**Aim of the task:** Gather every line from the entries below that includes "LIST".

Text-based design files:
↓↓↓

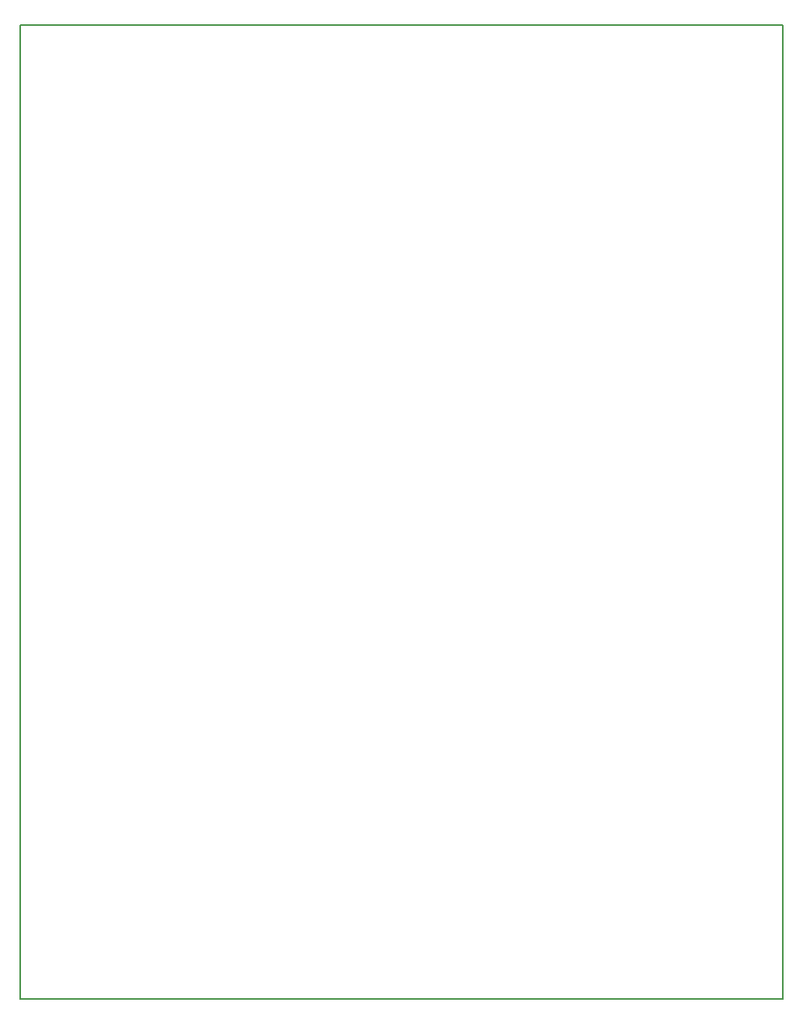
<source format=gko>
G04 EAGLE Gerber X2 export*
%TF.Part,Single*%
%TF.FileFunction,Profile,NP*%
%TF.FilePolarity,Positive*%
%TF.GenerationSoftware,Autodesk,EAGLE,8.6.0*%
%TF.CreationDate,2018-02-09T15:01:17Z*%
G75*
%MOMM*%
%FSLAX34Y34*%
%LPD*%
%AMOC8*
5,1,8,0,0,1.08239X$1,22.5*%
G01*
%ADD10C,0.152400*%


D10*
X0Y0D02*
X0Y1020000D01*
X800000Y1020000D01*
X800000Y0D01*
X0Y0D01*
M02*

</source>
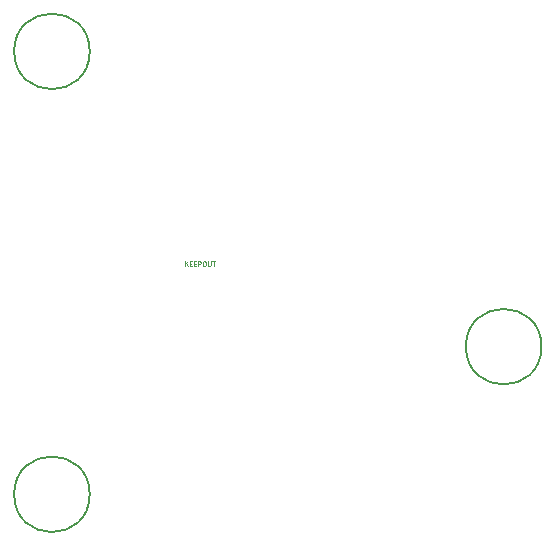
<source format=gbr>
G04 #@! TF.GenerationSoftware,KiCad,Pcbnew,6.0.9-8da3e8f707~116~ubuntu20.04.1*
G04 #@! TF.CreationDate,2023-04-19T18:10:53+00:00*
G04 #@! TF.ProjectId,LEC032002,4c454330-3332-4303-9032-2e6b69636164,rev?*
G04 #@! TF.SameCoordinates,Original*
G04 #@! TF.FileFunction,Other,Comment*
%FSLAX46Y46*%
G04 Gerber Fmt 4.6, Leading zero omitted, Abs format (unit mm)*
G04 Created by KiCad (PCBNEW 6.0.9-8da3e8f707~116~ubuntu20.04.1) date 2023-04-19 18:10:53*
%MOMM*%
%LPD*%
G01*
G04 APERTURE LIST*
%ADD10C,0.070000*%
%ADD11C,0.150000*%
G04 APERTURE END LIST*
D10*
G04 #@! TO.C,PROG1*
X174011904Y-96930952D02*
X174011904Y-96530952D01*
X174240476Y-96930952D02*
X174069047Y-96702380D01*
X174240476Y-96530952D02*
X174011904Y-96759523D01*
X174411904Y-96721428D02*
X174545238Y-96721428D01*
X174602380Y-96930952D02*
X174411904Y-96930952D01*
X174411904Y-96530952D01*
X174602380Y-96530952D01*
X174773809Y-96721428D02*
X174907142Y-96721428D01*
X174964285Y-96930952D02*
X174773809Y-96930952D01*
X174773809Y-96530952D01*
X174964285Y-96530952D01*
X175135714Y-96930952D02*
X175135714Y-96530952D01*
X175288095Y-96530952D01*
X175326190Y-96550000D01*
X175345238Y-96569047D01*
X175364285Y-96607142D01*
X175364285Y-96664285D01*
X175345238Y-96702380D01*
X175326190Y-96721428D01*
X175288095Y-96740476D01*
X175135714Y-96740476D01*
X175611904Y-96530952D02*
X175688095Y-96530952D01*
X175726190Y-96550000D01*
X175764285Y-96588095D01*
X175783333Y-96664285D01*
X175783333Y-96797619D01*
X175764285Y-96873809D01*
X175726190Y-96911904D01*
X175688095Y-96930952D01*
X175611904Y-96930952D01*
X175573809Y-96911904D01*
X175535714Y-96873809D01*
X175516666Y-96797619D01*
X175516666Y-96664285D01*
X175535714Y-96588095D01*
X175573809Y-96550000D01*
X175611904Y-96530952D01*
X175954761Y-96530952D02*
X175954761Y-96854761D01*
X175973809Y-96892857D01*
X175992857Y-96911904D01*
X176030952Y-96930952D01*
X176107142Y-96930952D01*
X176145238Y-96911904D01*
X176164285Y-96892857D01*
X176183333Y-96854761D01*
X176183333Y-96530952D01*
X176316666Y-96530952D02*
X176545238Y-96530952D01*
X176430952Y-96930952D02*
X176430952Y-96530952D01*
D11*
G04 #@! TO.C,H3*
X165950000Y-116250000D02*
G75*
G03*
X165950000Y-116250000I-3200000J0D01*
G01*
G04 #@! TO.C,H1*
X165950000Y-78750000D02*
G75*
G03*
X165950000Y-78750000I-3200000J0D01*
G01*
G04 #@! TO.C,H2*
X204200000Y-103750000D02*
G75*
G03*
X204200000Y-103750000I-3200000J0D01*
G01*
G04 #@! TD*
M02*

</source>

↑↑↑

**Solution for this task:**
G04 APERTURE LIST*
G04 APERTURE END LIST*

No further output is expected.